TASK TO CARRY OUT:
Extract from the listing each line in which the word "anchor" appears.

MATERIAL FOR THIS EXERCISE:
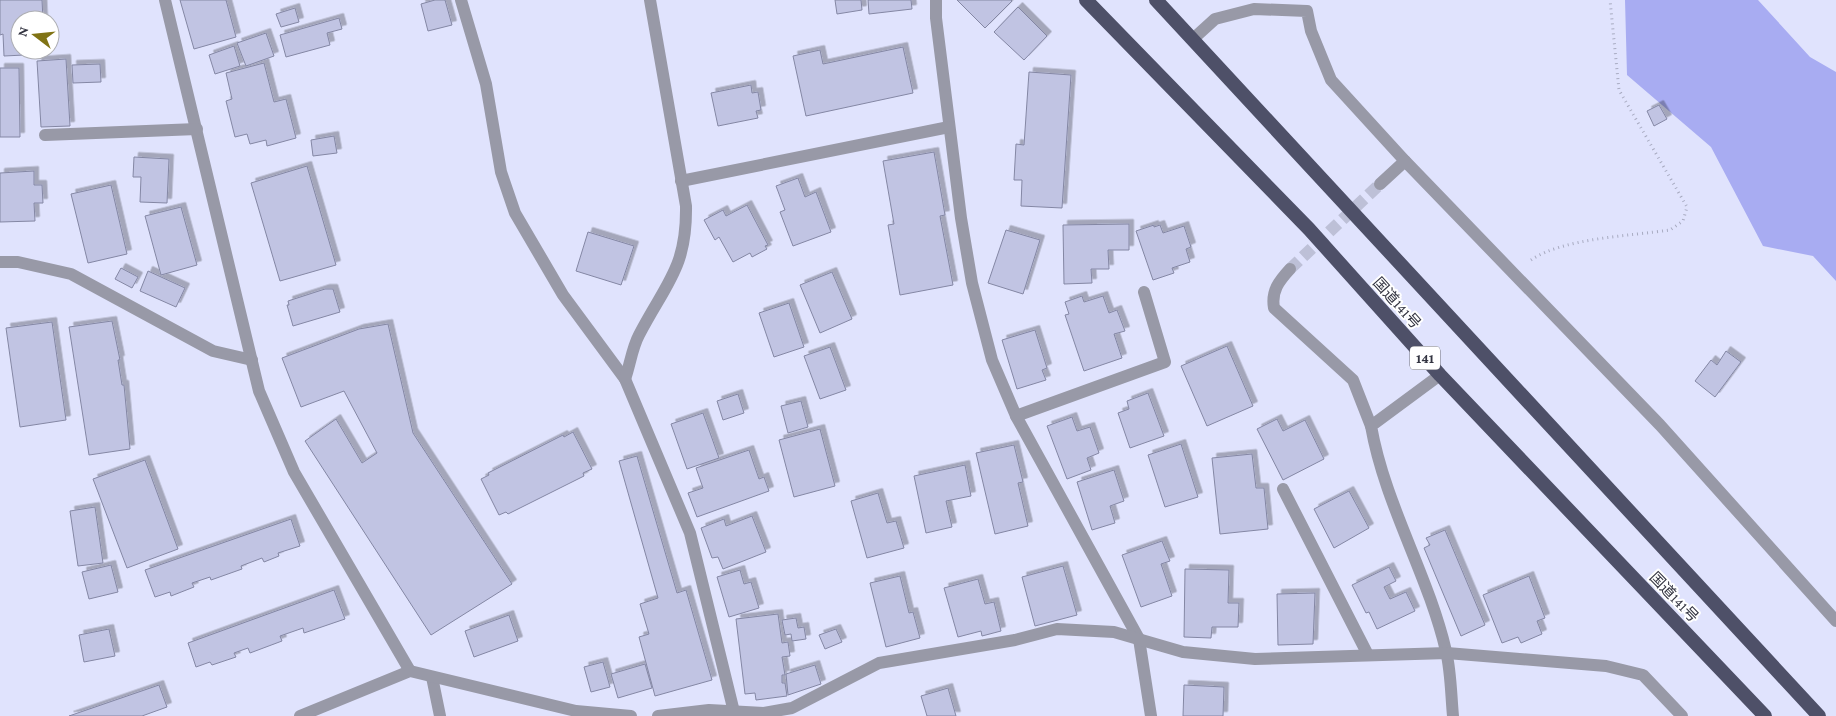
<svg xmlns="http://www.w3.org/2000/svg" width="1836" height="716" viewBox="0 0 1836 716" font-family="'Crimson Pro','Noto Sans JP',serif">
	<defs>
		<filter id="shadow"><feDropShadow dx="4.5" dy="-4.5" stdDeviation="0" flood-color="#0004"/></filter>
	</defs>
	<rect width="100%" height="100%" fill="#e0e3fd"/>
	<path fill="#a8acf2" d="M1625 0H1758L1810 57 1836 72V281L1813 256 1763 246 1711 147 1627 75Z"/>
	<g fill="#c1c4e3" stroke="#8487a4" filter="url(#shadow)">
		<path d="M0 0H42L43 20H20V50H44L45 54 4 56 3 34 0 35Z"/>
		<path d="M180 0H226L236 37 194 49Z"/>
		<path d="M435 0H445L452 25 428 31 421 4Z"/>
		<path d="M835 0H861L862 10 837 14Z"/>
		<path d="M868 0H911L912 9 869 14Z"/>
		<path d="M957 0H1011L1012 1 985 28Z"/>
		<path d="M1018 7 1047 36 1024 60 994 32Z"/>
		<path d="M295 8 299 22 281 27 276 14Z"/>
		<path d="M339 18 342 29 327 33 330 45 286 57 280 35Z"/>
		<path d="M266 33 274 56 246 66 237 43Z"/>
		<path d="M234 46 240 66 215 74 209 55Z"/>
		<path d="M903 47 913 93 806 116 793 56 820 50 823 64Z"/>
		<path d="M66 59 70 126 41 127 37 61Z"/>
		<path d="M264 63 274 102 286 99 296 138 267 146 266 140 250 144 247 134 235 137 226 101 232 99 226 73Z"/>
		<path d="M100 64 101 82 73 83 72 65Z"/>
		<path d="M0 68H19L20 137H0Z"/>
		<path d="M1029 72 1071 75 1062 208 1021 206 1022 180H1014L1016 144 1024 145Z"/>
		<path d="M751 85 752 93 758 92 761 110 756 111 758 118 718 126 711 93Z"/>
		<path d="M1659 105 1667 119 1654 126 1647 111Z"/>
		<path d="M334 136 337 153 313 156 311 140Z"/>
		<path d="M934 152 945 215 940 216 953 285 900 295 888 225 894 224 883 161Z"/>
		<path d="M134 157 169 159 167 203 140 202 141 177H133Z"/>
		<path d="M307 166 336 265 280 281 251 183Z"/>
		<path d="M34 171V185H42L43 203H34L35 221 0 222V173Z"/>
		<path d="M798 178 805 197 816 192 831 232 793 246 780 212 785 210 776 186Z"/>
		<path d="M111 185 127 254 88 263 71 194Z"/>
		<path d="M747 205 768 245 765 246 767 249 752 257 750 253 733 262 719 237 715 240 704 220 723 210 726 216Z"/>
		<path d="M181 207 197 265 161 275 145 216Z"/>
		<path d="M1129 224V250H1108L1109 269H1091L1092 283 1064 284 1063 225Z"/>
		<path d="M1154 225V227L1160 225 1163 233 1184 226 1191 247 1186 249 1190 262 1172 268 1174 273 1153 280 1136 231Z"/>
		<path d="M1006 230 1040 240 1023 294 988 283Z"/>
		<path d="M588 232 634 246 621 285 576 271Z"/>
		<path d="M121 268 138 277 132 288 115 279Z"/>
		<path d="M148 271 185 288 176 307 140 291Z"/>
		<path d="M832 272 852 319 820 333 800 285Z"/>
		<path d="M325 289H333L340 312 293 326 287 305H289L288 301Z"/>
		<path d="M1082 296 1084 302 1103 296 1109 313 1117 310 1125 331 1114 334 1122 358 1084 371 1065 315 1069 314 1065 302Z"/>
		<path d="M789 303 804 347 774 357 759 313Z"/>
		<path d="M112 321 120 360H118L122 385H124L130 449 89 455 69 327Z"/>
		<path d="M52 322 66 420 20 427 6 328Z"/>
		<path d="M388 324 413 433 512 584 431 635 305 441 336 419 362 463 377 453 344 391 301 407 282 358 359 329Z"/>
		<path d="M1035 330 1047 368 1042 370 1046 380 1017 389 1002 340Z"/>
		<path d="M1227 346 1253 406 1207 426 1181 366Z"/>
		<path d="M830 347 846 390 820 399 804 356Z"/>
		<path d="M1726 351 1741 362 1715 397 1695 381 1711 360 1717 365Z"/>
		<path d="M1148 393 1164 436 1130 448 1118 413 1129 409 1127 401Z"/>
		<path d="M738 394 744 413 723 420 717 401Z"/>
		<path d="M801 401 808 427 788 433 781 406Z"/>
		<path d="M703 413 719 458 687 469 671 424Z"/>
		<path d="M1072 417 1077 431 1090 427 1099 453 1087 458 1091 470 1067 479 1047 426Z"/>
		<path d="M1277 419 1283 431 1305 420 1324 459 1283 480 1257 429Z"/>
		<path d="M820 429 835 486 794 497 779 440Z"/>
		<path d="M573 432 592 469 583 473 584 476 508 514 506 512 499 515 481 479 489 475 488 473 563 435 564 437Z"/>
		<path d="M1181 444 1198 497 1165 507 1148 455Z"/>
		<path d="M1014 445 1023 482 1018 483 1028 526 995 534 976 453Z"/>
		<path d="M749 450 759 479 764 477 769 491 697 517 688 493 703 488 696 468Z"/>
		<path d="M1252 454 1256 488H1264L1268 529 1220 534 1212 458Z"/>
		<path d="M637 456 677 593 686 590 712 680 655 696 639 637 649 634 640 604 658 598 619 461Z"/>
		<path d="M145 460 178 549 127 568 93 479Z"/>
		<path d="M965 465 971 496 946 501 952 527 926 533 914 476Z"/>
		<path d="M1114 470 1124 501 1110 506 1115 523 1092 530 1077 482Z"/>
		<path d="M1349 491 1369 528 1334 548 1314 509Z"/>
		<path d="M878 493 887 523 896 521 904 548 867 558 851 501Z"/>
		<path d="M95 507 103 563 78 566 70 511Z"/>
		<path d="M752 516 766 552 723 569 718 557 712 558 701 528 724 519 726 526Z"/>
		<path d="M291 519 300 546 278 553 279 556 264 562 262 558 241 566 242 569 211 580 210 577 192 583 194 587 171 596 170 592 155 597 145 570Z"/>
		<path d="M1445 530 1485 625 1461 636 1424 548 1430 545 1426 538Z"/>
		<path d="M1162 541 1170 561 1161 564 1172 596 1141 607 1122 555Z"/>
		<path d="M111 565 118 592 89 599 82 572Z"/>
		<path d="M1063 566 1077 615 1035 626 1022 577Z"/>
		<path d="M1389 567 1396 581 1384 587 1390 599 1406 592 1415 611 1377 629 1369 612 1366 613 1352 585Z"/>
		<path d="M1185 569 1229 570 1228 603H1239L1238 627H1212L1211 638 1184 637Z"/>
		<path d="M740 570 744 584 751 582 759 608 729 617 717 577Z"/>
		<path d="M900 576 909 613 913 612 920 638 886 647 870 583Z"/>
		<path d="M1529 576 1545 618 1537 621 1542 634 1521 643 1518 637 1502 643 1483 595Z"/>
		<path d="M978 579 985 604 994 602 1001 631 982 636 981 631 958 637 944 588Z"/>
		<path d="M334 590 345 619 304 633 303 628 280 636 282 641 250 653 248 648 234 653 236 657 212 665 210 662 196 667 188 643Z"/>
		<path d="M1315 593 1313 644 1278 645 1277 594Z"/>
		<path d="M778 614 782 643 788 642 790 656 782 657 785 675H782V683H785L787 696 756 700 755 693 745 694 736 619Z"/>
		<path d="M509 615 518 641 474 657 465 631Z"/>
		<path d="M796 618 798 628 804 627 806 639 792 641 791 634 785 635 782 620Z"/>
		<path d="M109 629 115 656 84 662 79 635Z"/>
		<path d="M836 629 842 642 825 649 819 635Z"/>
		<path d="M603 662 610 687 591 692 584 667Z"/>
		<path d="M645 664 652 688 618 698 611 674Z"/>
		<path d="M815 665 821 684 788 695 786 674Z"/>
		<path d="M159 685 167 707 142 716H69Z"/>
		<path d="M1184 685 1224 687 1223 716H1183Z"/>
		<path d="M948 688 956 716H927L921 696Z"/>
	</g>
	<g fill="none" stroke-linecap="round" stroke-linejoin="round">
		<path stroke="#bdc0d7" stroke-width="12" stroke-dasharray="12 6" stroke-linecap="butt" d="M1290 269 1380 184"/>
		<path stroke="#a8abc1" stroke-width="3" stroke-dasharray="1 4" stroke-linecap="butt" d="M1531 260C1563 238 1630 236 1670 230L1683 221 1687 207 1619 90 1610 0"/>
		<path stroke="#9899a7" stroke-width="12" d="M432 677 440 716"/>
		<g stroke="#9899a7" stroke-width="12">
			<path d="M165 0 259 391 294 472 410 671"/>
			<path d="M461 0 486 84 501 172 515 213 563 295 625 379 690 533 735 716"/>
			<path d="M936 0V18L961 218 972 283 992 360 1016 416 1139 639 1151 716"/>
			<path d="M1193 39 1215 19 1254 9 1307 11 1311 31 1331 80 1405 161"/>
			<path d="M45 135 197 129"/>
			<path d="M681 181 949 127"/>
			<path d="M1380 184 1405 161 1660 425 1836 621"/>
			<path d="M0 262H18L71 274 213 351 252 360"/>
			<path d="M1290 269C1279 281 1271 291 1274 308L1353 380 1371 426"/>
			<path d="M1440 375 1371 426C1385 505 1428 574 1446 651 1451 672 1451 695 1453 716"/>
			<path d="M625 379C630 365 632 348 639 335 666 283 687 268 686 206L650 0"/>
			<path d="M1016 416 1165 362 1144 292"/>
			<path d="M1283 489 1368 655"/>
			<path d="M300 716 410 671 576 711 631 716"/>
			<path d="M658 716 709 710 764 713 792 708 879 663 1015 640 1057 629 1114 632 1183 652 1255 659 1447 653 1606 666 1643 675 1682 716"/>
		</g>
		<g stroke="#4e5068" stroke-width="14">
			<path d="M1086 0 1309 229 1440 375 1765 716"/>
			<path d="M1156 0 1819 716"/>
		</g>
	</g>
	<g text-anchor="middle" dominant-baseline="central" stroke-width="4" stroke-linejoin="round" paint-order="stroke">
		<rect fill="#fff" stroke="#70717a" stroke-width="1" x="1410" y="346.5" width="30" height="23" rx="4"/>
		<g font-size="14" font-weight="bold" fill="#333441">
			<text x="1425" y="358">141</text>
		</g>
		<g font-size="15" fill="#333441" stroke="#fff">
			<text transform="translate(1397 303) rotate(48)">国道141号</text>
			<text transform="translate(1674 597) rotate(46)">国道141号</text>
		</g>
	</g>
	<g transform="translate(35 35) rotate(286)"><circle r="24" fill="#ffffff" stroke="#adaeb3"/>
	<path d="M0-4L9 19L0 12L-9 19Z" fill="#807315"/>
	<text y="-8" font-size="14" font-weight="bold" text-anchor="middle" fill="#333441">N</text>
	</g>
</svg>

RESPONSE:
	<g text-anchor="middle" dominant-baseline="central" stroke-width="4" stroke-linejoin="round" paint-order="stroke">
	<text y="-8" font-size="14" font-weight="bold" text-anchor="middle" fill="#333441">N</text>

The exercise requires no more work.